> **TASKS TO COMPLETE**:
A) In two sentences, sum up the article on Led Zeppelin selling its music online.
B) Copy out the part of the Led Zeppelin article starting with "The November 26" and going on through "gets on board.".

> **SOURCE DOCUMENT**:
___

It’s been a long time, but LED ZEPPELIN, one of the last superstar acts to refrain from selling its music online, is finally offering its catalog to digital-music fans.

The shift by Led Zeppelin, whose reunion concert in London next month has already incited a frenzy for tickets, highlights the clout of digital sales in the music market as mass merchants reduce the shelf space devoted to compact discs. Under a series of new agreements expected to be announced today, the band will make its songs available first as ringtones and similar mobile features starting this week in an exclusive deal with Verizon Wireless. Digital downloads of songs from the band’s eight studio albums and other recordings are expected to be available through Verizon and digital-music services, including iTunes, on November 13.

Led Zeppelin’s decision to sell its music online coincides with the end of a fierce bidding war over the rights to administer the band’s catalog of songs, which includes the classics 'Stairway To Heaven' and 'Rock And Roll'. Under a separate deal the band is to receive an estimated $60 million in exchange for extending its ties to its longtime music publisher, Warner/Chappell Music, for at least 10 years, said three people briefed on the agreement, who spoke on the condition of anonymity because they had not been authorized to discuss it.

The deals come as the group, which disbanded in 1980 after the death of its drummer, John Bonham, is back in the limelight. The three surviving members - Robert Plant, Jimmy Page and John Paul Jones - are performing in concert together next month for the first time in 19 years as part of a memorial tribute to Ahmet Ertegun, the co-founder of Atlantic Records, which released the band’s albums. (Mr. Bonham’s son, Jason, will play drums.)

The November 26 concert, which is to benefit Mr. Ertegun’s educational charity, also coincides with the release of an expansive two-disc hits collection. Mr. Plant is also releasing a new album he recorded with the blue-grass artist Alison Krauss.

Declining to sell music online hasn’t made Led Zeppelin’s songs unavailable; they are regularly traded on unauthorized file-sharing services. But executives charged with marketing the band insist it still matters to the rapidly evolving legal digital market when a superstar act — particularly one that might mark a rite of passage for young fans — gets on board.

“The great thing about this band, unlike almost any other band that you could think of, is that every single day there is a new 13-year-old kid who’s just starting to get into music” and will discover the group, said David Dorn, senior vice president of e-commerce at Rhino Entertainment, which is marketing the band’s catalog. “That’s a customer that’s coming along for the future.”

___

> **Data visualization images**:
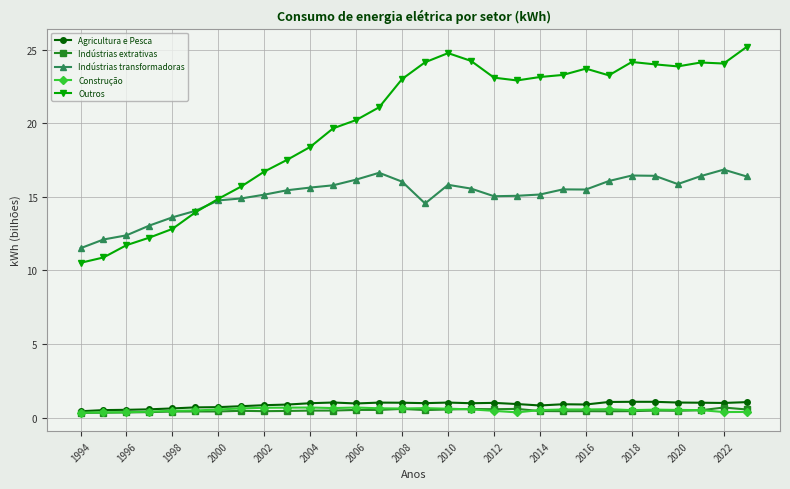

What is the highest value of the Indústrias transformadoras series?

16.9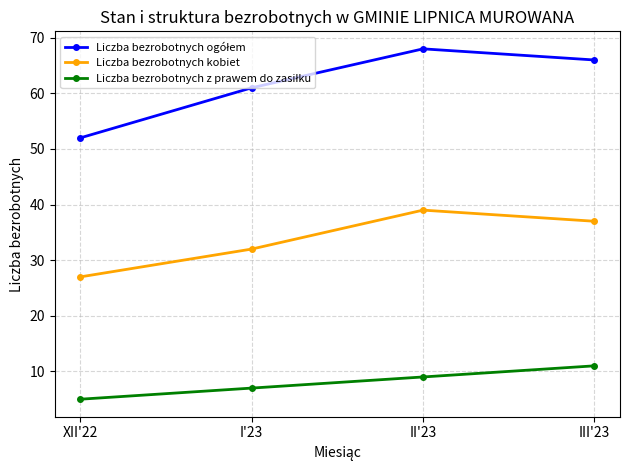

Rank the categories by Liczba bezrobotnych kobiet value from lowest to highest.

XII'22, I'23, III'23, II'23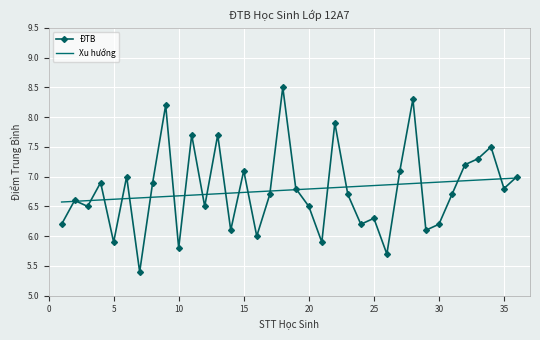

Which series has the widest spread of values?

ĐTB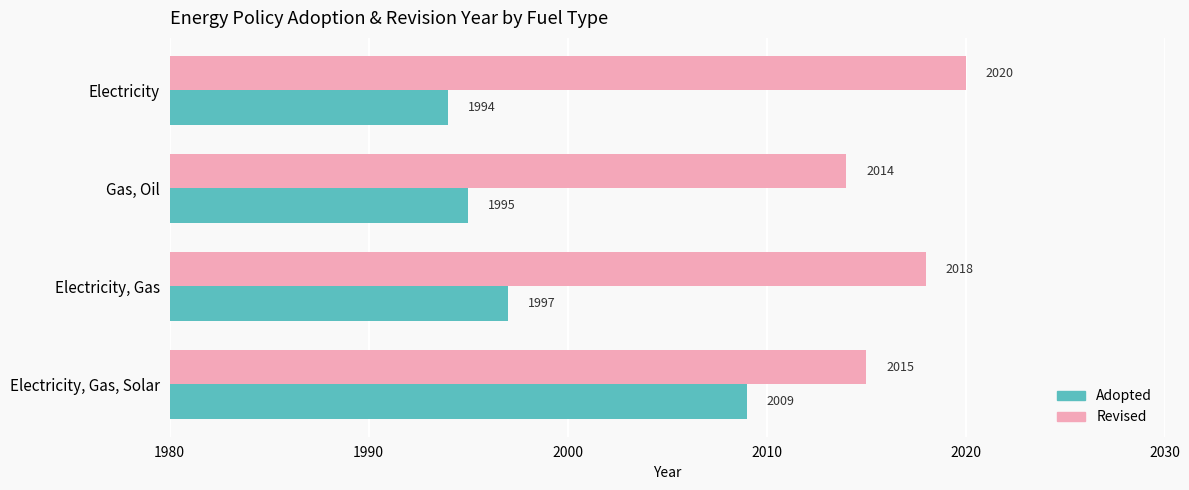

At how many categories does at least one series exceed 1997?

4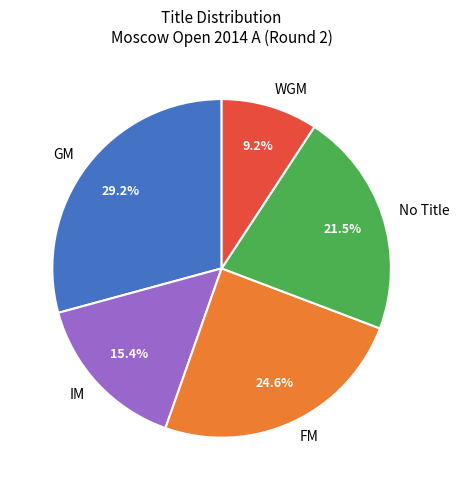

Approximately how many times larger is the value at FM compared to WGM?

2.7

___

> **ANSWERS PROVIDED**:
A) Led Zeppelin, one of the last superstar acts to hold back from selling its music online, is offering its catalog digitally, first as ringtones and similar mobile features through an exclusive Verizon Wireless deal and then as downloads on services including iTunes on November 13. The move comes as the band is to receive an estimated $60 million for extending its ties to Warner/Chappell Music for at least 10 years, and as its three surviving members prepare to perform together on November 26 in a memorial tribute to Ahmet Ertegun.

B)
The November 26 concert, which is to benefit Mr. Ertegun’s educational charity, also coincides with the release of an expansive two-disc hits collection. Mr. Plant is also releasing a new album he recorded with the blue-grass artist Alison Krauss.

Declining to sell music online hasn’t made Led Zeppelin’s songs unavailable; they are regularly traded on unauthorized file-sharing services. But executives charged with marketing the band insist it still matters to the rapidly evolving legal digital market when a superstar act — particularly one that might mark a rite of passage for young fans — gets on board.